But with a 16-3 half-time lead and the opposition at their mercy, France spent too much of the second half attempting to gild the lily when the more direct route might have gained them the points they felt they needed to win the championship outright.

In the end it did not matter, but the chance to show off had been lost. What has distinguished this French side from so many of their recent predecessors is that in Abdel Benazzi and Olivier Roumat, although both are slight and light of brawn and beam by modern standards, they have a genuinely competitive line-out. There are certainly few locks in the world who could match them for athletic grace, and with the magnificent Laurent Cabannes the French dominated the skies.

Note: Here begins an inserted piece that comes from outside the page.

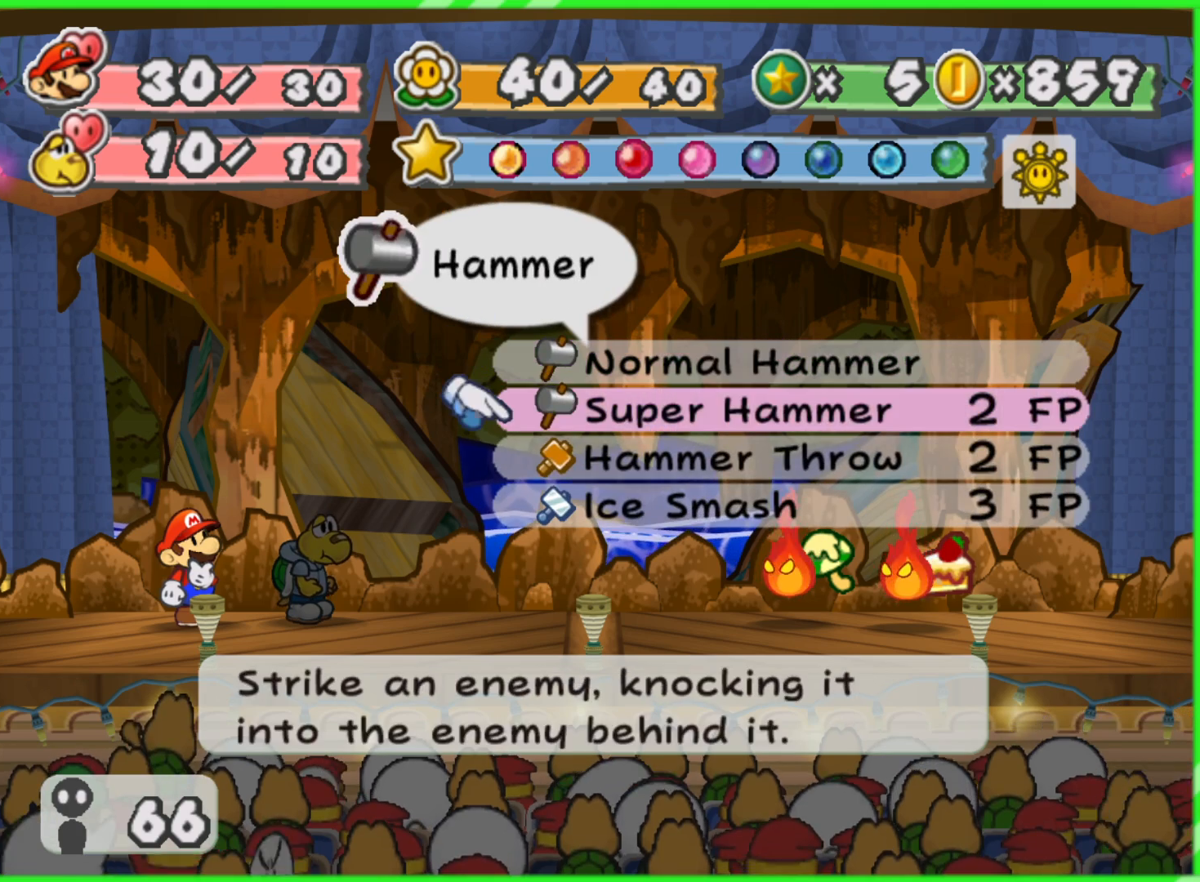
{"buttons": [], "left_stick": "up", "right_stick": "center", "events": [[133, "left_stick", "center"], [183, "left_stick", "down"], [333, "left_stick", "center"], [450, "left_stick", "up"]]}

It was Roumat who paved the way for the finest moment of the championship. He broke clear in his 22 and thundered up to the halfway line where Jean-Francois Tordo was in support. The French captain galloped into the Welsh half before releasing the ball to Aubin Hueber and, although the scrum-half's scoring pass to Philippe Benetton looked at least a yard forward, it was nevertheless an exquisite passage of play. It also provided the game with a satisfying symmetry, Benetton's two tries being the first and last.

France were led with a Napoleonic zeal by Tordo. With the hair of a poodle and the instincts of a rottweiler he also has the speed and ball-handling skills of a back. And given that Franck Mesnel had, at fly-half, the strength and bone-headed commitment of a forward, France are truly all- rounders. In Benetton they had the man of the match.

There were times when France threatened to overpower Wales but, credit to the Welsh, they were unflagging in their efforts not only to stem the almost incessant flow of French assaults, but to make a few of their own. A couple of minutes after Jean-Baptiste Lafond had scored France's second try, a gem of artistry, elan and speed, Nigel Walker scrambled over in the corner for a more prosaic though welcome try which was the first Wales had managed to score here since Jeff Squire's effort 10 years ago. Neil Jenkins converted from the touchline.

For the most part, however, the Welsh backs, operating on meagre rations, were unable to withstand the pressure of French tackling, and Nigel Davies, reputedly with the safest pair of hands in Wales, could not get his fingers and thumbs to work in unison. The Welsh back row, manfully though they strove, lacked the pace off the mark necessary to break the cordon of defenders around the fringes of the set-pieces.

The French, in contrast, through Cabannes, Benetton and Marc Cecillon, were able to generate speed and momentum at source. Once, when Scott Gibbs split the French defence asunder and raced 40 yards up the middle of the field, the move broke down for lack of immediate support.

Most of the French breaks, on the other hand, were closely supported. Their angles of running and the instinctive skill of the inside backs to make room for those outside them were also in a different class, but then they had much more opportunity for practice. Thierry Lacroix, the French goal- kicker, clearly had more practice in his art from the halfway line than closer in, two of his three first-half penalties being struck from around halfway, one inside and one just outside his own half.

France's first try came after a series of beautifully executed and irresistible mauls, with Benetton getting the touchdown. Wales, who were getting to know every blade of grass inside their own 22, did at least break out long enough for Jenkins to kick a penalty.

But France extended their seven-point lead with two further penalties by Lacroix, the third after four minutes of injury time when Gareth Llewellyn had been penalised and severely warned for stamping. The two French tries in the second half were, in themselves, worth the wait throughout what has been a mediocre championship series. They were certainly good enough to win it.

FRANCE: J-B Lafond (Begles); P Saint-Andre (Montferrand), P Sella (Agen), T Lacroix (Dax), P Hontas (Biarritz); F Mesnel (Racing Club), A Hueber (Toulon); L Armary (Lourdes), J-F Tordo (Nice, capt), L Seigne (Merignac), P Benetton, A Benazzi (both Agen), O Roumat (Dax), M Cecillon (Bourgoin), L Cabannes (Racing Club).

WALES: A Clement (Swansea); I Evans (Llanelli, capt), N Davies (Llanelli), S Gibbs (Swansea), N Walker (Cardiff); N Jenkins (Pontypridd), R Moon (Llanelli); R Evans (Llanelli), A Lamerton (Llanelli), H Williams-Jones (South Wales Police), P Davies (Llanelli), G Llewellyn (Neath), M Perego (Llanelli), E Lewis (Llanelli), R Webster (Swansea). Replacements: J Davies (Neath) for R Evans 56 min; P Arnold (Swansea) for Perego 64 min.

Referee: O Doyle (Ireland).

Scores: Lacroix (pen, 8 min 3-0); Benetton / Lafond (try / conv, 21 min, 10-0); Jenkins (pen, 30 min, 10-3); Lacroix (pen, 38 min, 13-3); Lacroix (pen, 44 min, 16-3); Lafond (try, 68 min, 21-3); Walker / Jenkins (try / conv, 70 min, 21- 10); Benetton (try, 80 min, 26-10).